#### [Exercise]
Output only the lines from the one holding "X018905Y016675D03*" to the end of the data below, please, copied exactly.

(Hardware design source files)
[Start of Attachment]

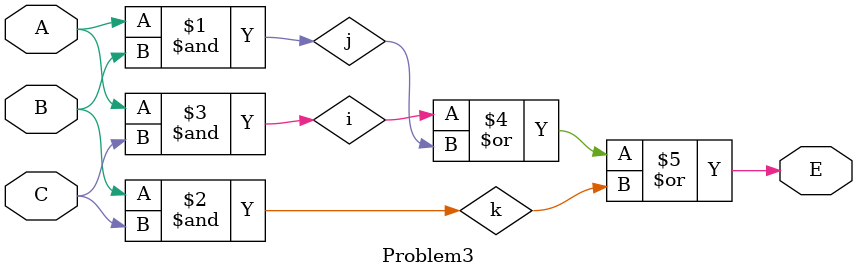
<source format=v>
module Problem3 (A, B, C, E);

	output E;
	input A, B, C;
	wire i, j, k;
	
	and G1 (j, A, B);
	and G2 (k, B, C);
	and G3 (i, A, C);
	or  G4 (E, i, j, k);


endmodule

</source>
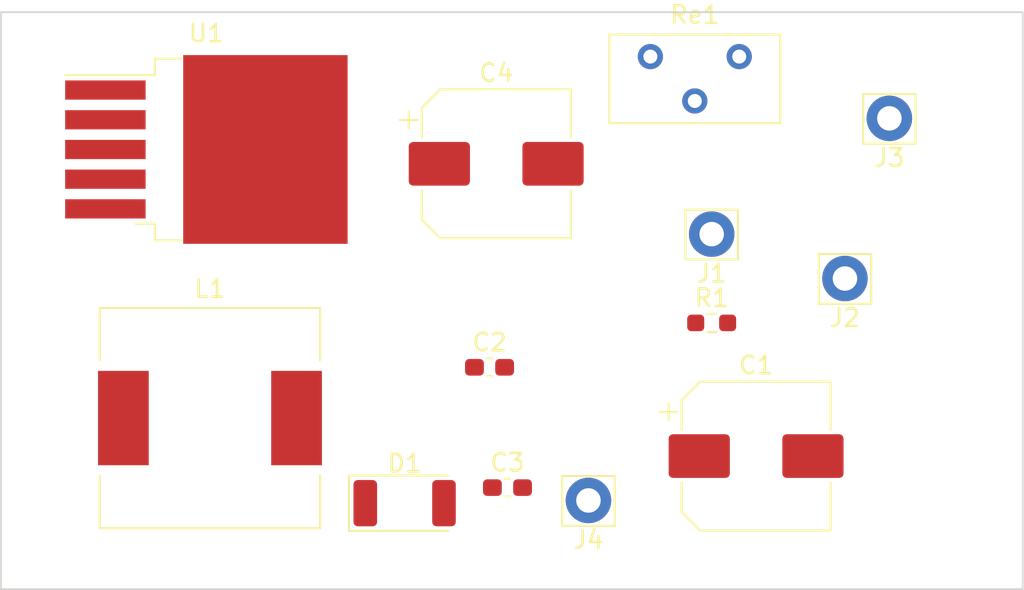
<source format=kicad_pcb>
(kicad_pcb (version 20211014) (generator pcbnew)

  (general
    (thickness 1.6)
  )

  (paper "A4")
  (layers
    (0 "F.Cu" signal)
    (31 "B.Cu" signal)
    (32 "B.Adhes" user "B.Adhesive")
    (33 "F.Adhes" user "F.Adhesive")
    (34 "B.Paste" user)
    (35 "F.Paste" user)
    (36 "B.SilkS" user "B.Silkscreen")
    (37 "F.SilkS" user "F.Silkscreen")
    (38 "B.Mask" user)
    (39 "F.Mask" user)
    (40 "Dwgs.User" user "User.Drawings")
    (41 "Cmts.User" user "User.Comments")
    (42 "Eco1.User" user "User.Eco1")
    (43 "Eco2.User" user "User.Eco2")
    (44 "Edge.Cuts" user)
    (45 "Margin" user)
    (46 "B.CrtYd" user "B.Courtyard")
    (47 "F.CrtYd" user "F.Courtyard")
    (48 "B.Fab" user)
    (49 "F.Fab" user)
    (50 "User.1" user)
    (51 "User.2" user)
    (52 "User.3" user)
    (53 "User.4" user)
    (54 "User.5" user)
    (55 "User.6" user)
    (56 "User.7" user)
    (57 "User.8" user)
    (58 "User.9" user)
  )

  (setup
    (pad_to_mask_clearance 0)
    (pcbplotparams
      (layerselection 0x00010fc_ffffffff)
      (disableapertmacros false)
      (usegerberextensions false)
      (usegerberattributes true)
      (usegerberadvancedattributes true)
      (creategerberjobfile true)
      (svguseinch false)
      (svgprecision 6)
      (excludeedgelayer true)
      (plotframeref false)
      (viasonmask false)
      (mode 1)
      (useauxorigin false)
      (hpglpennumber 1)
      (hpglpenspeed 20)
      (hpglpendiameter 15.000000)
      (dxfpolygonmode true)
      (dxfimperialunits true)
      (dxfusepcbnewfont true)
      (psnegative false)
      (psa4output false)
      (plotreference true)
      (plotvalue true)
      (plotinvisibletext false)
      (sketchpadsonfab false)
      (subtractmaskfromsilk false)
      (outputformat 1)
      (mirror false)
      (drillshape 1)
      (scaleselection 1)
      (outputdirectory "")
    )
  )

  (net 0 "")
  (net 1 "Net-(C1-Pad1)")
  (net 2 "GND")
  (net 3 "Net-(Re1-Pad2)")
  (net 4 "Net-(Re1-Pad1)")
  (net 5 "Net-(D1-Pad1)")

  (footprint "Capacitor_SMD:C_0603_1608Metric_Pad1.08x0.95mm_HandSolder" (layer "F.Cu") (at 149.86 104.14))

  (footprint "Connector_Pin:Pin_D1.4mm_L8.5mm_W2.8mm_FlatFork" (layer "F.Cu") (at 155.515 111.76))

  (footprint "Potentiometer_THT:Potentiometer_Bourns_3296Y_Vertical" (layer "F.Cu") (at 164.135 86.36))

  (footprint "Package_TO_SOT_SMD:TO-263-5_TabPin3" (layer "F.Cu") (at 133.67 91.675))

  (footprint "Capacitor_SMD:C_0603_1608Metric_Pad1.08x0.95mm_HandSolder" (layer "F.Cu") (at 150.885 111.025))

  (footprint "Resistor_SMD:R_0603_1608Metric_Pad0.98x0.95mm_HandSolder" (layer "F.Cu") (at 162.56 101.6))

  (footprint "Capacitor_SMD:CP_Elec_8x10" (layer "F.Cu") (at 165.1 109.22))

  (footprint "Connector_Pin:Pin_D1.4mm_L8.5mm_W2.8mm_FlatFork" (layer "F.Cu") (at 170.18 99.06))

  (footprint "Capacitor_SMD:CP_Elec_8x10" (layer "F.Cu") (at 150.24 92.495))

  (footprint "Diode_SMD:D_2010_5025Metric" (layer "F.Cu") (at 145.005 111.915))

  (footprint "Connector_Pin:Pin_D1.4mm_L8.5mm_W2.8mm_FlatFork" (layer "F.Cu") (at 162.56 96.52))

  (footprint "Connector_Pin:Pin_D1.4mm_L8.5mm_W2.8mm_FlatFork" (layer "F.Cu") (at 172.72 89.895))

  (footprint "Inductor_SMD:L_12x12mm_H8mm" (layer "F.Cu") (at 133.875 107.045))

  (gr_line (start 121.92 116.84) (end 121.92 83.82) (layer "Edge.Cuts") (width 0.1) (tstamp 795b3f24-a9c8-4b39-9c3e-fcc651b3b510))
  (gr_line (start 180.34 83.82) (end 180.34 116.84) (layer "Edge.Cuts") (width 0.1) (tstamp 9d5fb1f0-b264-4639-8d85-09494c2447d5))
  (gr_line (start 180.34 116.84) (end 121.92 116.84) (layer "Edge.Cuts") (width 0.1) (tstamp bf1b0515-4fb1-4f8d-a697-0ff9940791e5))
  (gr_line (start 121.92 83.82) (end 180.34 83.82) (layer "Edge.Cuts") (width 0.1) (tstamp f534666b-0bbd-44fc-83ce-45c0dd630823))

)

</source>
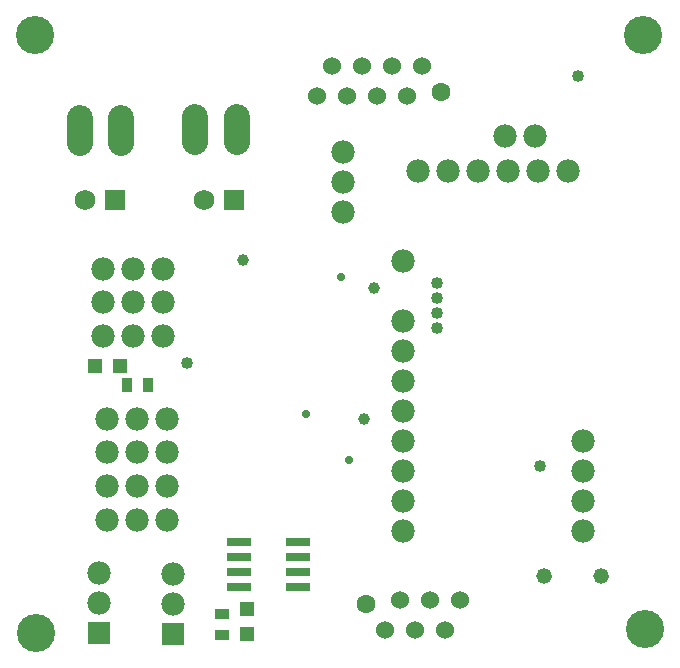
<source format=gts>
G75*
%MOIN*%
%OFA0B0*%
%FSLAX24Y24*%
%IPPOS*%
%LPD*%
%AMOC8*
5,1,8,0,0,1.08239X$1,22.5*
%
%ADD10C,0.0520*%
%ADD11R,0.0820X0.0260*%
%ADD12C,0.0780*%
%ADD13C,0.0880*%
%ADD14R,0.0780X0.0780*%
%ADD15C,0.0600*%
%ADD16C,0.0631*%
%ADD17C,0.0690*%
%ADD18R,0.0690X0.0690*%
%ADD19R,0.0512X0.0512*%
%ADD20R,0.0512X0.0355*%
%ADD21R,0.0355X0.0512*%
%ADD22C,0.0400*%
%ADD23C,0.0276*%
%ADD24C,0.0394*%
%ADD25C,0.1267*%
D10*
X019080Y003175D03*
X020980Y003175D03*
D11*
X010875Y003300D03*
X010875Y003800D03*
X010875Y004300D03*
X010875Y002800D03*
X008935Y002800D03*
X008935Y003300D03*
X008935Y003800D03*
X008935Y004300D03*
D12*
X006730Y003250D03*
X006730Y002250D03*
X004255Y002275D03*
X004255Y003275D03*
X004530Y005050D03*
X005530Y005050D03*
X006530Y005050D03*
X006530Y006175D03*
X005530Y006175D03*
X004530Y006175D03*
X004530Y007300D03*
X005530Y007300D03*
X006530Y007300D03*
X006530Y008425D03*
X005530Y008425D03*
X004530Y008425D03*
X004405Y011175D03*
X005405Y011175D03*
X006405Y011175D03*
X006405Y012300D03*
X005405Y012300D03*
X004405Y012300D03*
X004405Y013400D03*
X005405Y013400D03*
X006405Y013400D03*
X012405Y015325D03*
X012405Y016325D03*
X012405Y017325D03*
X014905Y016675D03*
X015905Y016675D03*
X016905Y016675D03*
X017905Y016675D03*
X018905Y016675D03*
X019905Y016675D03*
X018780Y017850D03*
X017780Y017850D03*
X014405Y013675D03*
X014405Y011675D03*
X014405Y010675D03*
X014405Y009675D03*
X014405Y008675D03*
X014405Y007675D03*
X014405Y006675D03*
X014405Y005675D03*
X014405Y004675D03*
X020405Y004675D03*
X020405Y005675D03*
X020405Y006675D03*
X020405Y007675D03*
D13*
X008844Y017638D02*
X008844Y018478D01*
X007466Y018478D02*
X007466Y017638D01*
X004994Y017613D02*
X004994Y018453D01*
X003616Y018453D02*
X003616Y017613D01*
D14*
X004255Y001275D03*
X006730Y001250D03*
D15*
X013780Y001375D03*
X014780Y001375D03*
X015780Y001375D03*
X015280Y002375D03*
X014280Y002375D03*
X016280Y002375D03*
X014530Y019175D03*
X013530Y019175D03*
X012530Y019175D03*
X011530Y019175D03*
X012030Y020175D03*
X013030Y020175D03*
X014030Y020175D03*
X015030Y020175D03*
D16*
X015668Y019319D03*
X013142Y002231D03*
D17*
X007755Y015725D03*
X003805Y015725D03*
D18*
X004805Y015725D03*
X008755Y015725D03*
D19*
X004943Y010175D03*
X004117Y010175D03*
X009180Y002063D03*
X009180Y001236D03*
D20*
X008355Y001195D03*
X008355Y001904D03*
D21*
X005884Y009550D03*
X005176Y009550D03*
D22*
X007200Y010285D03*
X015535Y011460D03*
X015535Y011950D03*
X015535Y012440D03*
X015535Y012930D03*
X018940Y006845D03*
X020230Y019860D03*
D23*
X012315Y013140D03*
X011164Y008566D03*
X012595Y007050D03*
D24*
X013080Y008400D03*
X013430Y012775D03*
X009055Y013725D03*
D25*
X002155Y001275D03*
X022455Y001400D03*
X022405Y021200D03*
X002130Y021225D03*
M02*

</source>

[End of Attachment]

#### [Your response]
X018905Y016675D03*
X019905Y016675D03*
X018780Y017850D03*
X017780Y017850D03*
X014405Y013675D03*
X014405Y011675D03*
X014405Y010675D03*
X014405Y009675D03*
X014405Y008675D03*
X014405Y007675D03*
X014405Y006675D03*
X014405Y005675D03*
X014405Y004675D03*
X020405Y004675D03*
X020405Y005675D03*
X020405Y006675D03*
X020405Y007675D03*
D13*
X008844Y017638D02*
X008844Y018478D01*
X007466Y018478D02*
X007466Y017638D01*
X004994Y017613D02*
X004994Y018453D01*
X003616Y018453D02*
X003616Y017613D01*
D14*
X004255Y001275D03*
X006730Y001250D03*
D15*
X013780Y001375D03*
X014780Y001375D03*
X015780Y001375D03*
X015280Y002375D03*
X014280Y002375D03*
X016280Y002375D03*
X014530Y019175D03*
X013530Y019175D03*
X012530Y019175D03*
X011530Y019175D03*
X012030Y020175D03*
X013030Y020175D03*
X014030Y020175D03*
X015030Y020175D03*
D16*
X015668Y019319D03*
X013142Y002231D03*
D17*
X007755Y015725D03*
X003805Y015725D03*
D18*
X004805Y015725D03*
X008755Y015725D03*
D19*
X004943Y010175D03*
X004117Y010175D03*
X009180Y002063D03*
X009180Y001236D03*
D20*
X008355Y001195D03*
X008355Y001904D03*
D21*
X005884Y009550D03*
X005176Y009550D03*
D22*
X007200Y010285D03*
X015535Y011460D03*
X015535Y011950D03*
X015535Y012440D03*
X015535Y012930D03*
X018940Y006845D03*
X020230Y019860D03*
D23*
X012315Y013140D03*
X011164Y008566D03*
X012595Y007050D03*
D24*
X013080Y008400D03*
X013430Y012775D03*
X009055Y013725D03*
D25*
X002155Y001275D03*
X022455Y001400D03*
X022405Y021200D03*
X002130Y021225D03*
M02*

</source>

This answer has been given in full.